* **EXCERPTED PASSAGE**:
Natural gradient descent and mirror descent

In this post, we discuss the natural gradient, which is the direction of steepest descent in a Riemannian manifold [1], and present the main result of Raskutti and Mukherjee (2014) [2], which shows that the mirror descent algorithm is equivalent to natural gradient descent in the dual Riemannian manifold.

Motivation

Suppose we want to minimize some convex differentiable function \(f: \Theta \rightarrow {\mathbb{R}}\) . A common approach is to do a line search using the steepest descent algorithm \(\begin{aligned} \theta_{t+1} = \theta_t - \alpha_t \nabla f(\theta),\end{aligned}\) where \(\alpha_t\) is the step-size and the direction we step in is the gradient of the function.

However, in applications where the parameters lie on a non-Euclidean Riemannian manifold1 with metric tensor \(H = (h_{ij})\) (an inner product on the tangent space of the manifold at a point), the direction of steepest descent is actually the natural gradient:

\[\begin{aligned} \theta_{t+1} = \theta_t - \alpha_t \underbrace{H^{-1} \nabla f(\theta)}_{\text{natural gradient}},\end{aligned}\]

where \(H\) is the Fisher information matrix for a statistical manifold. This update equation is called natural gradient descent.

* **SET PROBLEM 1**:
Answer these questions using the post on natural gradient descent:
(a) Whose 2014 result does the post present?
(b) What does the post call \(\alpha_t\) in the steepest descent update?
(c) For a statistical manifold, what is \(H\)?

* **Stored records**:
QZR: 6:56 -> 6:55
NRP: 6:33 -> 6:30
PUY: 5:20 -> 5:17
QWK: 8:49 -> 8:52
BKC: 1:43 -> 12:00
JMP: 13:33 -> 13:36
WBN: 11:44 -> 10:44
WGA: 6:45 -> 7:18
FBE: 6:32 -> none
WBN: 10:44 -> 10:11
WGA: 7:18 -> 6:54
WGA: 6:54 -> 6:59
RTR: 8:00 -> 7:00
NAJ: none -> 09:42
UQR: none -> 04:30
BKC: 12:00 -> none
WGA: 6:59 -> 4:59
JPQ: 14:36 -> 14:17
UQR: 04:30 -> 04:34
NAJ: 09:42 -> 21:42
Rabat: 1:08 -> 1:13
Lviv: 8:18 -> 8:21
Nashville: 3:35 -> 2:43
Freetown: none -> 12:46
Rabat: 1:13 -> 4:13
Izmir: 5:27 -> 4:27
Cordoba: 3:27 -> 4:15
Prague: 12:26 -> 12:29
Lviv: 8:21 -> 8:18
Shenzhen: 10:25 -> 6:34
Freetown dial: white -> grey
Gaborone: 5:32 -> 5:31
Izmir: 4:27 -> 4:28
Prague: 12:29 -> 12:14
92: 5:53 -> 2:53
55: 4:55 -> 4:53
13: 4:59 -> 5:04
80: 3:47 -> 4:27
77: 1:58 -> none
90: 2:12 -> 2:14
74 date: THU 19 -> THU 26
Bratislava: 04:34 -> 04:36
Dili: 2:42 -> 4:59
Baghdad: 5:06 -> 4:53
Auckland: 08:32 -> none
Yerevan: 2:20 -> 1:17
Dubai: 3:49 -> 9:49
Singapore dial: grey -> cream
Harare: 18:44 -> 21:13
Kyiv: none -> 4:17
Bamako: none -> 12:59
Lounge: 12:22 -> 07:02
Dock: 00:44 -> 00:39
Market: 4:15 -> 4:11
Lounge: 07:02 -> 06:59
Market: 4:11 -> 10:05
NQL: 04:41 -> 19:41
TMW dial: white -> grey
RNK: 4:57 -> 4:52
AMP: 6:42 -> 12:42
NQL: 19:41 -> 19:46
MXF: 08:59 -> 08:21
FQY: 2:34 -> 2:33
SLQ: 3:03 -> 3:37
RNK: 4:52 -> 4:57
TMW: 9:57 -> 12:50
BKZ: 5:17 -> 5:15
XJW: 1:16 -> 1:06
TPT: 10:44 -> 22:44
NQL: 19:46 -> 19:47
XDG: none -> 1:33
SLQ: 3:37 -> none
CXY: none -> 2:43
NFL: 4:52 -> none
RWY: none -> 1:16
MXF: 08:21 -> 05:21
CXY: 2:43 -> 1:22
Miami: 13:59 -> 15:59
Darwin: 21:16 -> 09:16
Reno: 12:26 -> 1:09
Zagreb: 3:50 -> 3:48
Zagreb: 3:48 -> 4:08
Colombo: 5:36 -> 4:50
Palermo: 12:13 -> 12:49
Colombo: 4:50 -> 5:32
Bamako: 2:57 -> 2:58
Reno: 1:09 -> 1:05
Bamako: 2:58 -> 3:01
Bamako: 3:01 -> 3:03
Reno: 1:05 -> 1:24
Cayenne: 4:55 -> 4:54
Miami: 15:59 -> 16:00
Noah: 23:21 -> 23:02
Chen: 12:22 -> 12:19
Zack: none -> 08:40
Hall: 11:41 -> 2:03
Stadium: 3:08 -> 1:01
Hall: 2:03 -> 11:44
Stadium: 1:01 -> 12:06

* **SET PROBLEM 2**:
Turn the entries into a numbered list, from the first entry up to and including the line with "Stadium: 3:08 -> 1:01". Leave out blank lines and any entries after that line.

* **FULL RESPONSE 1**:
(a) Raskutti and Mukherjee
(b) The step-size
(c) The Fisher information matrix

* **FULL RESPONSE 2**:
1. QZR: 6:56 -> 6:55
2. NRP: 6:33 -> 6:30
3. PUY: 5:20 -> 5:17
4. QWK: 8:49 -> 8:52
5. BKC: 1:43 -> 12:00
6. JMP: 13:33 -> 13:36
7. WBN: 11:44 -> 10:44
8. WGA: 6:45 -> 7:18
9. FBE: 6:32 -> none
10. WBN: 10:44 -> 10:11
11. WGA: 7:18 -> 6:54
12. WGA: 6:54 -> 6:59
13. RTR: 8:00 -> 7:00
14. NAJ: none -> 09:42
15. UQR: none -> 04:30
16. BKC: 12:00 -> none
17. WGA: 6:59 -> 4:59
18. JPQ: 14:36 -> 14:17
19. UQR: 04:30 -> 04:34
20. NAJ: 09:42 -> 21:42
21. Rabat: 1:08 -> 1:13
22. Lviv: 8:18 -> 8:21
23. Nashville: 3:35 -> 2:43
24. Freetown: none -> 12:46
25. Rabat: 1:13 -> 4:13
26. Izmir: 5:27 -> 4:27
27. Cordoba: 3:27 -> 4:15
28. Prague: 12:26 -> 12:29
29. Lviv: 8:21 -> 8:18
30. Shenzhen: 10:25 -> 6:34
31. Freetown dial: white -> grey
32. Gaborone: 5:32 -> 5:31
33. Izmir: 4:27 -> 4:28
34. Prague: 12:29 -> 12:14
35. 92: 5:53 -> 2:53
36. 55: 4:55 -> 4:53
37. 13: 4:59 -> 5:04
38. 80: 3:47 -> 4:27
39. 77: 1:58 -> none
40. 90: 2:12 -> 2:14
41. 74 date: THU 19 -> THU 26
42. Bratislava: 04:34 -> 04:36
43. Dili: 2:42 -> 4:59
44. Baghdad: 5:06 -> 4:53
45. Auckland: 08:32 -> none
46. Yerevan: 2:20 -> 1:17
47. Dubai: 3:49 -> 9:49
48. Singapore dial: grey -> cream
49. Harare: 18:44 -> 21:13
50. Kyiv: none -> 4:17
51. Bamako: none -> 12:59
52. Lounge: 12:22 -> 07:02
53. Dock: 00:44 -> 00:39
54. Market: 4:15 -> 4:11
55. Lounge: 07:02 -> 06:59
56. Market: 4:11 -> 10:05
57. NQL: 04:41 -> 19:41
58. TMW dial: white -> grey
59. RNK: 4:57 -> 4:52
60. AMP: 6:42 -> 12:42
61. NQL: 19:41 -> 19:46
62. MXF: 08:59 -> 08:21
63. FQY: 2:34 -> 2:33
64. SLQ: 3:03 -> 3:37
65. RNK: 4:52 -> 4:57
66. TMW: 9:57 -> 12:50
67. BKZ: 5:17 -> 5:15
68. XJW: 1:16 -> 1:06
69. TPT: 10:44 -> 22:44
70. NQL: 19:46 -> 19:47
71. XDG: none -> 1:33
72. SLQ: 3:37 -> none
73. CXY: none -> 2:43
74. NFL: 4:52 -> none
75. RWY: none -> 1:16
76. MXF: 08:21 -> 05:21
77. CXY: 2:43 -> 1:22
78. Miami: 13:59 -> 15:59
79. Darwin: 21:16 -> 09:16
80. Reno: 12:26 -> 1:09
81. Zagreb: 3:50 -> 3:48
82. Zagreb: 3:48 -> 4:08
83. Colombo: 5:36 -> 4:50
84. Palermo: 12:13 -> 12:49
85. Colombo: 4:50 -> 5:32
86. Bamako: 2:57 -> 2:58
87. Reno: 1:09 -> 1:05
88. Bamako: 2:58 -> 3:01
89. Bamako: 3:01 -> 3:03
90. Reno: 1:05 -> 1:24
91. Cayenne: 4:55 -> 4:54
92. Miami: 15:59 -> 16:00
93. Noah: 23:21 -> 23:02
94. Chen: 12:22 -> 12:19
95. Zack: none -> 08:40
96. Hall: 11:41 -> 2:03
97. Stadium: 3:08 -> 1:01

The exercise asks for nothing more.